The Wedding of the Year becomes an Autopsy of a Dark Confession.



Miss American and the charming prince walk straight into the worst American nightmare—and they don’t even see it coming.


If you are going to watch “The Drama” and you are familiar with Kristoffer Borgli’s previous works (“Sick of Myself,” “Dream Scenario”), you already know something disturbing is coming…and it won’t wait too long before the future bride, Emma, reveals the most terrible thing she did.


From the opening scene, a small detail kept playing with my mind: Emma is deaf in one ear—and you can sense it has something to do with what she’s hiding. Zendaya is just perfect for the role, balancing her sweetness with something that slowly turns deeply unsettling.



Just a few days before her wedding, she confesses something that completely shifts the ground under her fiancé Charlie (Robert Pattinson). He brings his goofy–rotten charm to a character that feels both endearing and slightly off—almost inviting you to trust him a little too easily.


The Zendaya and Pattinson duo almost feels like a trap, pulling you in with the promise of a rom-com, only to dismantle that illusion piece by piece.


What the film does best is its exploration of how much you really know the person you trust the most, and how quickly your perception can collapse when a hidden truth surfaces—especially one so dark and unexpected that nobody prepares you to deal with it.


The two best friends of the couple, Rachel (Alana Haim) and Mike (Mamoudou Athie)—a couple as well, are inevitably pulled into the fallout—not just through Emma and Charlie, but within their own relationship, which begins to fracture under the same weight.


Rachel’s judgmental attitude toward Emma, while brushing off her own cruelty with an almost irritating lightness, exposes a contradiction that’s hard to ignore—and suggests that maybe everyone is a monsterEmma was just the only one honest enough to admit it.


What emerges is something disturbingly true—closer to reality than we would like to admit.



Borgli structures the film in a way that circles its discomfort, returning again and again to the same emotional wound.


He leaves no doubt about what the characters are thinking—everything feels exposed, tense, almost irritating—at the same time, there’s a lingering uncertainty about how reliable what we are seeing actually is, as if the film itself is questioning its own perspective.


The subject matter is heavy, and “The Drama” makes no effort to comfort you.


When Emma, drunk, makes her confession, it briefly left me disappointed—not because it wasn’t shocking, but because I had different expectations.


But in a nanosecond, that reaction shifted into something far more uncomfortable: thinking about the terrible news we hear every day, and how I would react if someone I trust said something like that to me.



At times, though, the film leans a bit too far into its dark humor, almost forgetting that when you introduce something this heavy, you can’t let the consequences sit quietly in the background.

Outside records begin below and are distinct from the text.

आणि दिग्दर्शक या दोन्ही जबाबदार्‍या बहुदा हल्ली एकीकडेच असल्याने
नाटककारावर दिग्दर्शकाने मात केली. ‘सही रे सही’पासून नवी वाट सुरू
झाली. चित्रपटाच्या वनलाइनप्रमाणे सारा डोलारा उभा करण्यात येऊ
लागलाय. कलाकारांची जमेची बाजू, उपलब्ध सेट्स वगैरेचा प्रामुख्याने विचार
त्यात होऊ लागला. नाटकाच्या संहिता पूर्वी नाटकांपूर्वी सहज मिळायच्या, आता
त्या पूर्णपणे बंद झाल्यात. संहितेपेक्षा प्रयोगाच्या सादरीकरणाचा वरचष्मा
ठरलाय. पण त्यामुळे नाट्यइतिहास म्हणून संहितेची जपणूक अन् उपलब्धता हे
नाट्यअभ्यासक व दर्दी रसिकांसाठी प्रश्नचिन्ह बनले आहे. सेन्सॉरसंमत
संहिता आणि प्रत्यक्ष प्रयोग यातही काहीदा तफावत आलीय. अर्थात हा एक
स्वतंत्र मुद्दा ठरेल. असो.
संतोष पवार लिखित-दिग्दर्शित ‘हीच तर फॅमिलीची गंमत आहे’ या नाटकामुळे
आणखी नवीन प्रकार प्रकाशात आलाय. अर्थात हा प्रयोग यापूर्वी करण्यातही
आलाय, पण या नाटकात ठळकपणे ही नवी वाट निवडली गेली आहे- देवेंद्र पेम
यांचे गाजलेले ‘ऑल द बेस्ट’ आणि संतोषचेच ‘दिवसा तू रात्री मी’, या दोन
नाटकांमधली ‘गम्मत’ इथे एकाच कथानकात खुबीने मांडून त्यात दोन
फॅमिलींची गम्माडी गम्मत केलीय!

From a narrative standpoint, this might be a smart way to give the audience space to breathe—the flashbacks, the blood-soaked moments, and the “dreaming thoughts” can become dense—but it also becomes one of its main flaws, especially toward the ending, which pulls back right when it should hit the hardest.


The intention is thought-provoking and structured, and in many ways, honourable—but the polished, almost neutral locations feel slightly at odds with the story…or maybe that contrast is exactly what makes it work, like a nightmare unfolding in a place that should feel safe.

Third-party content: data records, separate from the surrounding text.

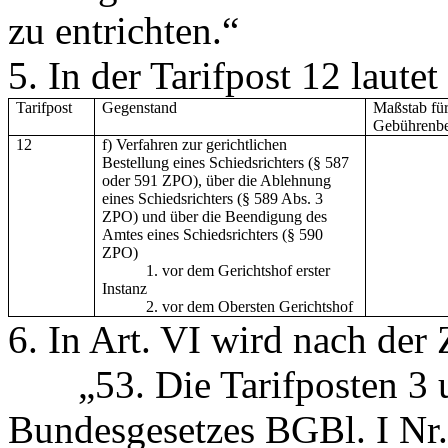
zu entrichten.“
5. In der Tarifpost 12 lautet d
Tarifpost
Gegenstand
Maßstab für
Gebührenb
12
f) Verfahren zur gerichtlichen
Bestellung eines Schiedsrichters (§ 587
oder 591 ZPO), über die Ablehnung
eines Schiedsrichters (§ 589 Abs. 3
ZPO) und über die Beendigung des
Amtes eines Schiedsrichters (§ 590
ZPO)
1. vor dem Gerichtshof erster
Instanz
2. vor dem Obersten Gerichtshof
6. In Art. VI wird nach der
„53. Die Tarifposten 3 und
Bundesgesetzes BGBl. I Nr.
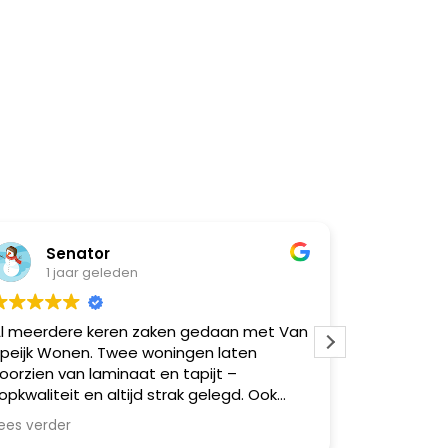
Senator
Natasja v
1 jaar geleden
1 jaar gele
rdere keren zaken gedaan met Van
Super goed gele
Wonen. Twee woningen laten
moeilijk
n van laminaat en tapijt –
iteit en altijd strak gelegd. Ook
e vrienden via mij geholpen,
rder
l zeer tevreden. Betrouwbaar,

Undeniably, “The Drama” would feel more honest—and even more compelling—if it fully confronted its own ideas. Instead, Borgli pulls back at the last moment. And when a film goes that far into darkness only to soften at the end, it risks making everything that came before feel a bit like misery porn without full commitment.


A good film that lingers—but more for the questions it raises than for the answers it dares to give.